▶ **Exercise directions**: State the number of lines in the following data that include the word "push", with no other text.

▶ **Records for the exercise**:
........
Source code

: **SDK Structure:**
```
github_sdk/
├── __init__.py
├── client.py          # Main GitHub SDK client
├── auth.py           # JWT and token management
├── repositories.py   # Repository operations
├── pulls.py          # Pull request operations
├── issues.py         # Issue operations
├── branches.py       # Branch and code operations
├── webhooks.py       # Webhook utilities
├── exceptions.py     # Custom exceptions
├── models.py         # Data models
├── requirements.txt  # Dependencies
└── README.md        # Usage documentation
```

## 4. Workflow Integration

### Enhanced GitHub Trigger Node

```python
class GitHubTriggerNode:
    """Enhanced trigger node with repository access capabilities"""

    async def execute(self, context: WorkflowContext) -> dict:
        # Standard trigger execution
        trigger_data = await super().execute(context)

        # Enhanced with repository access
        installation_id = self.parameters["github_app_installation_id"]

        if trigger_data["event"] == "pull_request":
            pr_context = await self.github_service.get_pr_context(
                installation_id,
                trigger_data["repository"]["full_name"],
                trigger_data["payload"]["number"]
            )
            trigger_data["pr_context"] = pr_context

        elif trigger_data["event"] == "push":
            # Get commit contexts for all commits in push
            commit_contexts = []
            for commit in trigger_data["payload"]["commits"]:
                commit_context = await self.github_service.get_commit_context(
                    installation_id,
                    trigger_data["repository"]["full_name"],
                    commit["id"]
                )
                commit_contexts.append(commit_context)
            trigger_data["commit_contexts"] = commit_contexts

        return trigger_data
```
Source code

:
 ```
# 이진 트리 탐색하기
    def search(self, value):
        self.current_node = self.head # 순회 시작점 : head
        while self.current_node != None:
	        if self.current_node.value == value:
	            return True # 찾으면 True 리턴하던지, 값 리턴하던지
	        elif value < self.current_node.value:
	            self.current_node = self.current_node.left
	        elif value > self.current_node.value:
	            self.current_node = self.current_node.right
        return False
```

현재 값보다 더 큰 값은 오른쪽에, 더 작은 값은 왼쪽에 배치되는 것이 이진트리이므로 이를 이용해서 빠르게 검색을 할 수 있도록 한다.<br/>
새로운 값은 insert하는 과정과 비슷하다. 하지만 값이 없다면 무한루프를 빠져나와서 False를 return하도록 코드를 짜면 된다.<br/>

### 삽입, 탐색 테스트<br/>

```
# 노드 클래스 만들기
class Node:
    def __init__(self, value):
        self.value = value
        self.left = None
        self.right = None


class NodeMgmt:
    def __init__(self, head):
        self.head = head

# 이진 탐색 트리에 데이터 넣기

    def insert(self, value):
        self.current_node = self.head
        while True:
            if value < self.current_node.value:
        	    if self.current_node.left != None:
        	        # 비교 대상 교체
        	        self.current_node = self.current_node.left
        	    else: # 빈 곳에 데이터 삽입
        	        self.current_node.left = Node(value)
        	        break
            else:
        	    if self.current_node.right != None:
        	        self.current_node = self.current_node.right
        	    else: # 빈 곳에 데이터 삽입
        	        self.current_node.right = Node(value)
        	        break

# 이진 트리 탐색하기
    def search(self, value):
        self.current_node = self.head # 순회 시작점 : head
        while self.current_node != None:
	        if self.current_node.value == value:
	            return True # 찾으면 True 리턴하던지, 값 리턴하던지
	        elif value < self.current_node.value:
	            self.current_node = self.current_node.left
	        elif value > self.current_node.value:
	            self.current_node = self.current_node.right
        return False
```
........
▶ **Response**: 2